Koalisyon Hükümetlerine Duyulan Tepki
Seçim sonrasında ortaya çıkan bir diğer gerçek de, Türkiye halkının 1990’lı ve 2000’lerin başında iktidara gelen koalisyon hükümetlerinin kısır çekişmeleri ve uyumsuz görüntülerine duyduğu tepkiyi göstermesi olmuştur. Nitekim bu seçimden başlayarak, Türkiye seçmeninde tek parti iktidarını ve güçlü liderliği destekleme eğilimi daima ağır basmış, hatta giderek daha da baskın hale gelmiştir.
Adalet ve Kalkınma Partisi ve Recep Tayyip Erdoğan Faktörü
Seçim sonuçları hakkında önceki hükümetlerin başarısızlığı kadar, AK Parti’nin başarısı ve Recep Tayyip Erdoğan’ın karizmatik liderliğine de dikkat çekmek gerekir. 2001 yılında Ankara Bilkent Otel’de 3 “y” ile (yolsuzluk, yasaklar, yoksulluk) mücadele etmek için kurulmuş olan AK Parti, İslami siyasetin en önemli isimleri olan Recep Tayyip Erdoğan, Abdullah Gül, Bülent Arınç ve Abdüllatif Şener gibi siyasetçileri bir araya getirdiği gibi, Köksal Toptan, Yaşar Yakış ve benzeri merkez sağ figürleri, Zafer Üskül ve Ali Babacan gibi liberalleri ve hatta Haluk Özdalga ve Ertuğrul Günay (daha sonradan) gibi merkez sol siyasetçileri bile bünyesine katmayı başarmış ve gerçek bir “catch-all party” görüntüsü çizmeyi başarmıştır.
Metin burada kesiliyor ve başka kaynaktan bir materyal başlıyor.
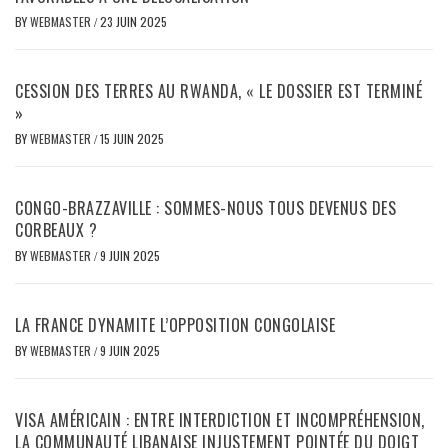
BY
WEBMASTER
/
23 JUIN 2025
CESSION DES TERRES AU RWANDA, « LE DOSSIER EST TERMINÉ
»
BY
WEBMASTER
/
15 JUIN 2025
CONGO-BRAZZAVILLE : SOMMES-NOUS TOUS DEVENUS DES
CORBEAUX ?
BY
WEBMASTER
/
9 JUIN 2025
LA FRANCE DYNAMITE L’OPPOSITION CONGOLAISE
BY
WEBMASTER
/
9 JUIN 2025
VISA AMÉRICAIN : ENTRE INTERDICTION ET INCOMPRÉHENSION,
LA COMMUNAUTÉ LIBANAISE INJUSTEMENT POINTÉE DU DOIGT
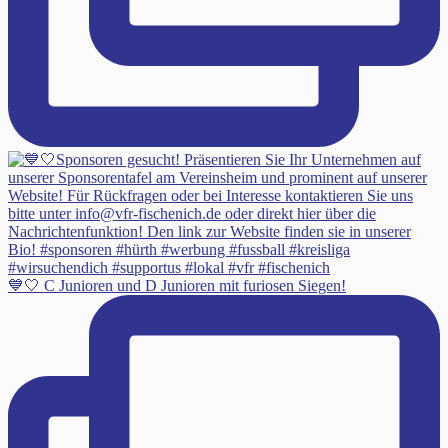
💙🤍 C Junioren und D Junioren mit furiosen Siegen!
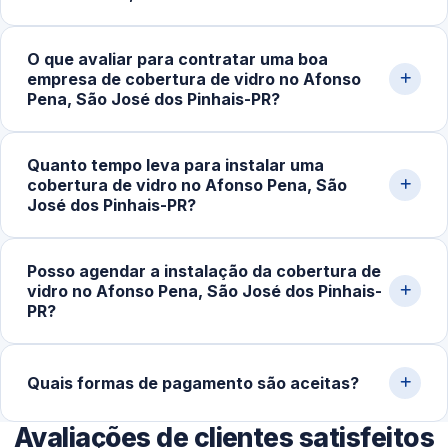
tempo de execução. Também facilita as visitas técnicas
e o acompanhamento do projeto.
Sim. Todo o serviço é realizado no local, com
O que avaliar para contratar uma boa
equipamentos apropriados para medição, ajuste e
empresa de cobertura de vidro no Afonso
fixação das peças, garantindo maior precisão, segurança
Pena, São José dos Pinhais-PR?
estrutural e adaptação ao espaço.
Avalie a experiência da equipe, a qualidade dos
Quanto tempo leva para instalar uma
materiais, o portfólio de projetos realizados e a
cobertura de vidro no Afonso Pena, São
reputação do serviço. Solicite um orçamento claro, com
José dos Pinhais-PR?
as especificações detalhadas da cobertura.
Em instalações simples, o processo costuma levar de 3
Posso agendar a instalação da cobertura de
a 6 horas. Estruturas maiores ou mais complexas podem
vidro no Afonso Pena, São José dos Pinhais-
exigir um ou mais dias de trabalho para garantir
PR?
segurança e um acabamento ideal.
Sim. Além de atendimentos com urgência, realizamos
agendamentos para projetos planejados, permitindo a
Quais formas de pagamento são aceitas?
organização prévia de materiais, equipe e cronograma.
Avaliações de clientes satisfeitos
Aceitamos Pix, dinheiro, cartões de crédito e débito,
Bunun yanında Recep Tayyip Erdoğan’ın özellikle sağ kesimde efsaneleşen hayat hikayesi, AK Parti’nin başarısında büyük rol oynamıştır. Okuduğu bir şiir nedeniyle seçimler öncesinde birkaç ay hapis yatan Erdoğan, İslamcı söylemleri ve sert liderliğiyle 1990’ların ortalarında İstanbul Büyükşehir Belediye Başkanı olduğu günden itibaren, tartışmasız Türkiye’nin en çok dikkat çeken siyasetçisi olmayı başarmıştır. Laiklik karşıtı mesajlarına karşın, halka yakın duruşu ve özellikle İslami kesimlerle olan özel bağı, Erdoğan’ı adeta bir “halk kahramanı” mertebesine taşımış ve bu tarihten başlayarak Erdoğan, girdiği her seçimde rakiplerine ezici üstünlük sağlamıştır. Erdoğan’ın tarzının laiklik hassasiyeti yüksek kesimlerde yarattığı alerjiye rağmen, Belediye Başkanlığı döneminde ispatladığı iş bitiricilik konusundaki başarısı ve liderlik etme yeteneği, Türkiye halkında kendisinin ülkeyi daha doğru yönetebileceği yönünde bir izlenim oluşturmuştur. Erdoğan’ın Cumhurbaşkanı olması sonrasında bugün AK Parti’nin Ahmet Davutoğlu liderliğinde yaşadığı oy kaybı, Erdoğan’ın ne kadar önemli bir lider olduğunu ispatlamaktadır.
Sonuç
3 Kasım 2002 seçimleri Türkiye açısından ancak Richter ölçeğine göre yüzde 9 seviyesinde bir depreme benzetilebilir. Zira bu seçim nedeniyle Türkiye’de merkez sağ siyaset tasfiye olmuş ve İslamcı kökten gelen AK Parti, ülkede sağ siyaseti tamamen domine etmeye başlamıştır. Ayrıca bu tarihten itibaren, Türkiye’de İslamcı-laik kutuplaşmasının başladığı ve etkilerinin bugün de devam ettiği yeni bir döneme girilmiştir. Buna ek olarak, AK Parti’nin 2007 genel seçimleri ve 2010 anayasa değişikliği sonrasında tamamen perçinlediği bu yeni düzende, Türk Silahlı Kuvvetleri’nin teokratik ve ayrılıkçı akımları dengeleyici, ancak demokrasiyi gölgeleyeceği fren mekanizması ortadan kalkmış ve Türkiye ekonomik açıdan başarılı, ancak siyaseten istikrarsız bir döneme girmiştir. Bu düzen hala sürmekte ve Türkiye büyük siyasi sorunlarla çalkalanmaya devam etmektedir.